If you think these contributions and restrictions would remove the scheme’s benefits, think again. The constraints on housing supply are so tight in Ireland right now that many small developments can still deliver huge financial uplift; the median price to purchase a dwelling is at a record €310,000. The constraints on construction are not primarily economic, but regulatory: local people do not capture enough of the benefits of development to win their support, and even if they did, they would have no method to create a mandate for it. It is these constraints that street votes address by providing a less bureaucratic way to gain planning permission. Additionally, Ireland’s architectural heritage will be preserved, as listed buildings will be exempt from street votes, and potentially emulated. Georgian Dublin has as much as four times more housing space per hectare than the mid-century semi-detached housing street votes are best placed to replace.
Consider an average South Dublin street consisting of two-storey detached and semi-detached houses. Street votes would allow residents to choose a street plan that allows each home to add three more storeys, adding tens of additional units. Homeowners could sell or rent out the additional units thereby realising significant returns at current property levels.

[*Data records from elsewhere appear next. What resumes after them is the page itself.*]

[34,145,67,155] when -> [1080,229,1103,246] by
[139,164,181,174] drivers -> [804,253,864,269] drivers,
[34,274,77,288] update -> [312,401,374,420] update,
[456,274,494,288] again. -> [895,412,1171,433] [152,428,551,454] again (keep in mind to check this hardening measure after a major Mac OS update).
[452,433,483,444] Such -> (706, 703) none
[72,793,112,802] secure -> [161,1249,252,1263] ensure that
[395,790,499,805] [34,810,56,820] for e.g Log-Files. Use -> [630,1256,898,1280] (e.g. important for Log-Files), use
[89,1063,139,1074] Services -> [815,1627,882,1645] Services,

In my research, I have built a detailed model of exactly how much street votes could lower the cost of housing in Ireland. Taking a random sample of different areas, I applied building regulations, included the additional floor area required to create separate entrances for the new homes, and estimated the floor area street votes would allow Irish homeowners to add. I then used the average dwelling size in Ireland to estimate the number of additional homes that would be created. With a height limit of four storeys for urban areas and two storeys for rural areas, and assuming residents will not pass a street vote unless the benefits are large enough to make it worth the build cost of redevelopment several times over, I find that the policy would permit an additional 25,000 homes per year on top of the 30,000 delivered through the rest of the system in 2022.

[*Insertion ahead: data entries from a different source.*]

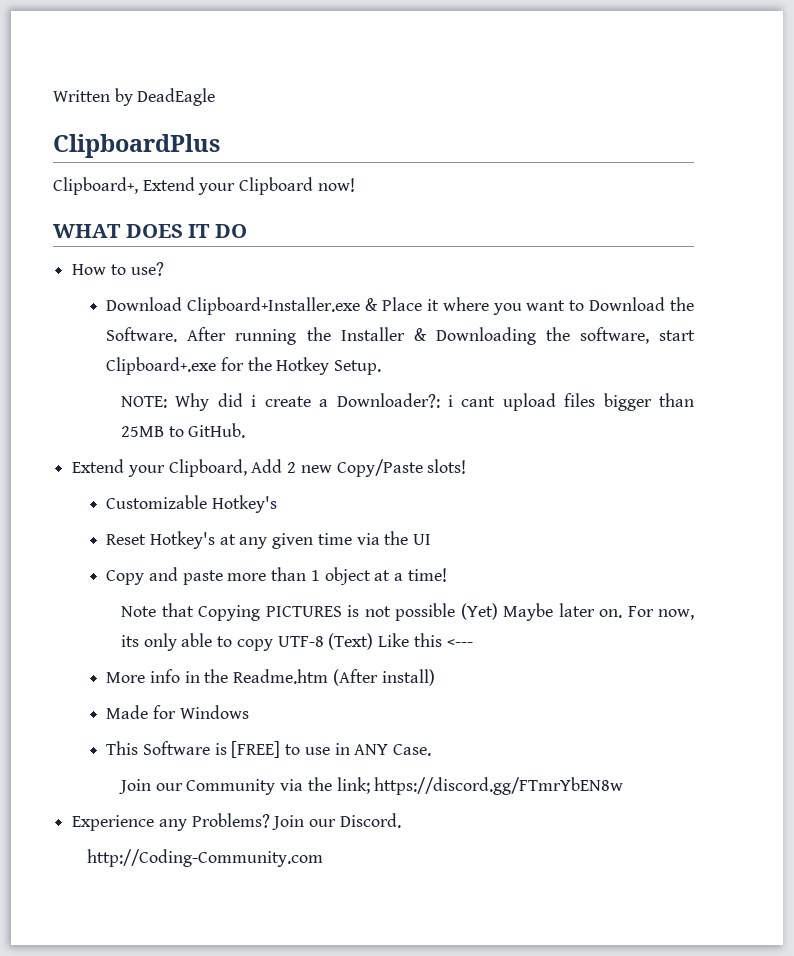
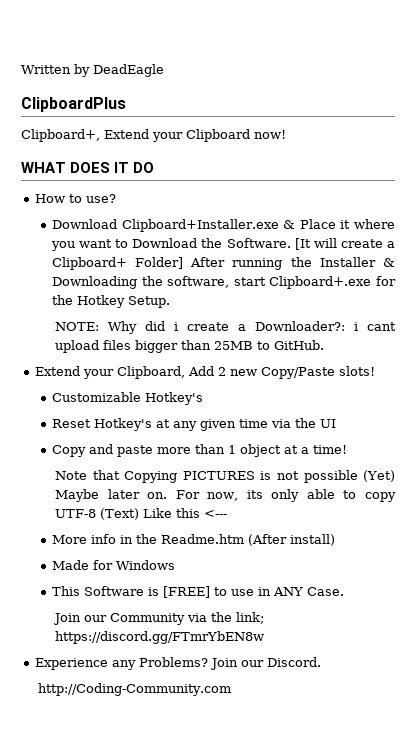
(178, 334) none -> [294,238,395,250] [51,257,184,270] [It will create a Clipboard+ Folder]

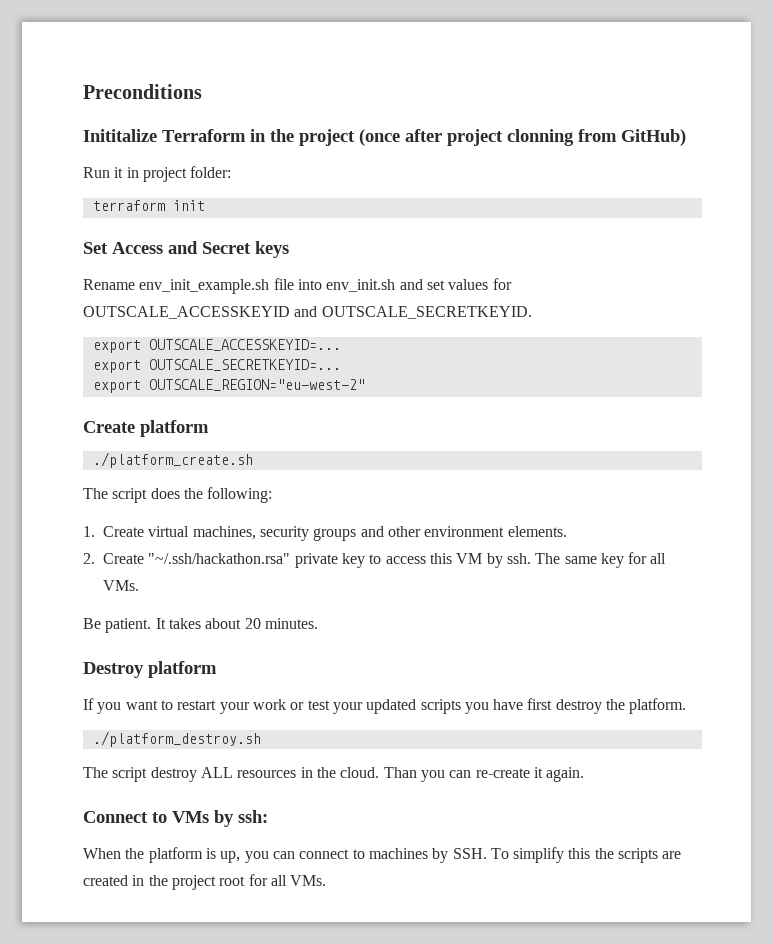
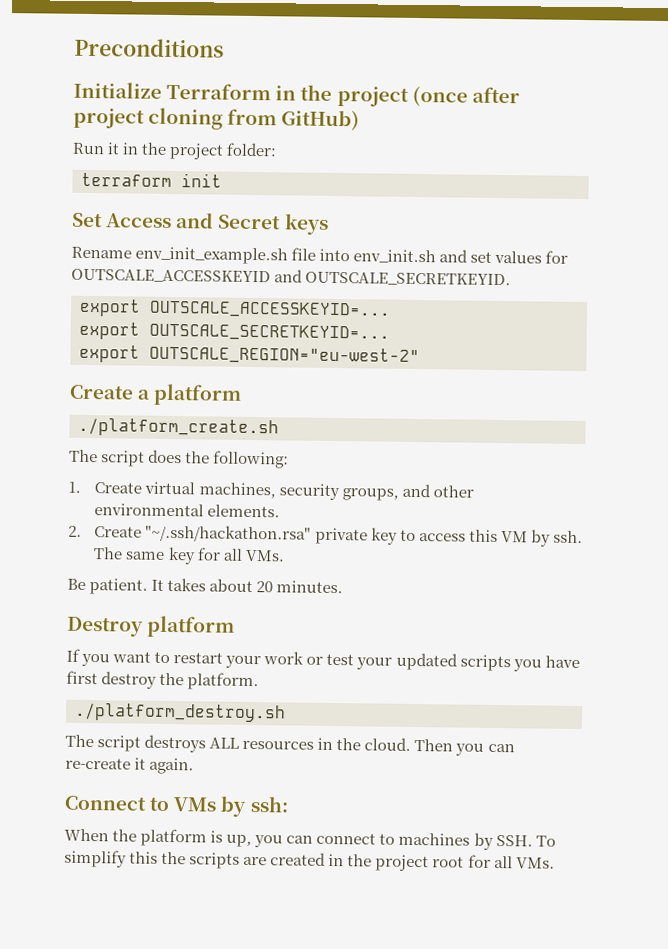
[83,129,157,142] Inititalize -> [73,81,162,99] Initialize
[507,129,574,146] clonning -> [148,107,224,130] cloning
(139, 172) none -> [141,142,168,155] the
(135, 427) none -> [137,389,152,400] a
[313,528,357,541] groups -> [341,488,399,501] groups,
[424,526,505,537] environment -> [94,503,205,517] environmental
[150,767,197,782] destroy -> [144,734,207,753] destroys
[383,767,417,778] Than -> [414,739,454,752] Then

To be politically workable, these proposals must be refined carefully: we need to work out precise proposals around parking, energy efficiency, biodiversity and ensuring local infrastructure can cope with higher density. I will be spending the next several months working on developing the details of the policy, working with an array of young people and experts who want better housing and planning in Ireland. Our hope is that by the end of summer, we will have the details of a scheme that is ready to be implemented.
It’s possible that I’m wrong: maybe residents won’t be interested in passing a street vote, and the policy will have little uptake. Of course, street votes should not be our only tool for tackling Ireland’s terrible and growing housing troubles. But it could hardly make things worse, and if residents grasp the enormous opportunities street votes would offer them, it could make things significantly better. Experiments from around the world have shown us that giving locals the power to say yes to extra housing can deliver more and better homes in a popular way. Let’s try street votes in Ireland too.